Psychotherapist Dr. Robi Ludwig says that millennials simply have a different attitude when it comes to commitment. She adds, “People are very commitment oriented, but millennials are much more pragmatic. I think millennials are saying that if we want to have the life we want, we need to make smart decisions early on. The home becomes the new engagement ring—and in some ways, the new wedding.”
But some naysayers point to the legal ramifications of purchasing a home out of wedlock. John Braun, a real estate attorney at Thomas Law Group, has some additional advice for millennials who might be considering the purchase of a home together before they get married. He points out that purchasing a home together without being married offers equal ownership, but not joint ownership. Incidentally, if one partner passes away, their shares of the home will be transferred to their heirs instead of the other partner.
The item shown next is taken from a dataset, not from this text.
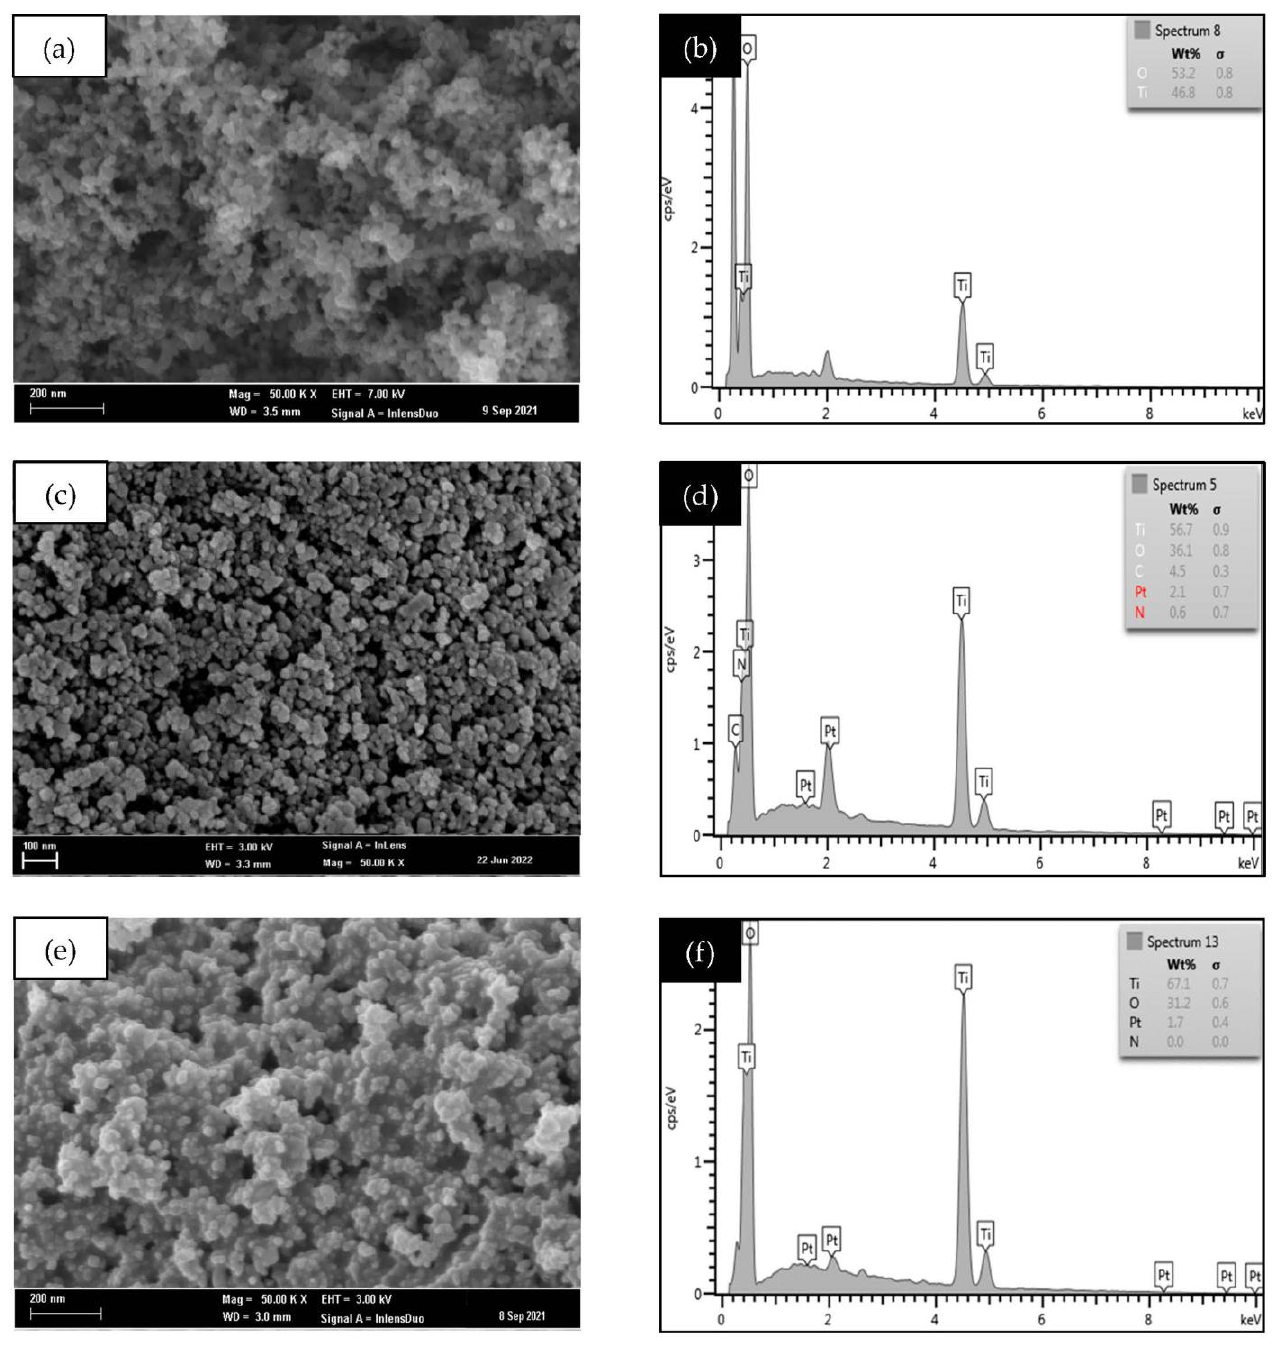
Figure 5. The morphology and EDX analysis for ( a , b ) TiO 2 , ( c , d ) NP seq -TiO 2 , and ( e , f ) PN rev -TiO 2 photocatalysts.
He adds, “When I am not scaring people away from [buying a house before marriage] altogether, I usually recommend that they have an agreement that governs their ownership interests whatever happens. This kind of contract sets forth the contributions made by each party, establishes a right of either party to demand that the property be sold and makes a bunch of other decisions by agreement in advance that are impossible to make by agreement when the parties hate each other. This is an area where an hour or two with an attorney can really pay off in the long run; untangling these interests down the road is a time-consuming—and expensive—undertaking.”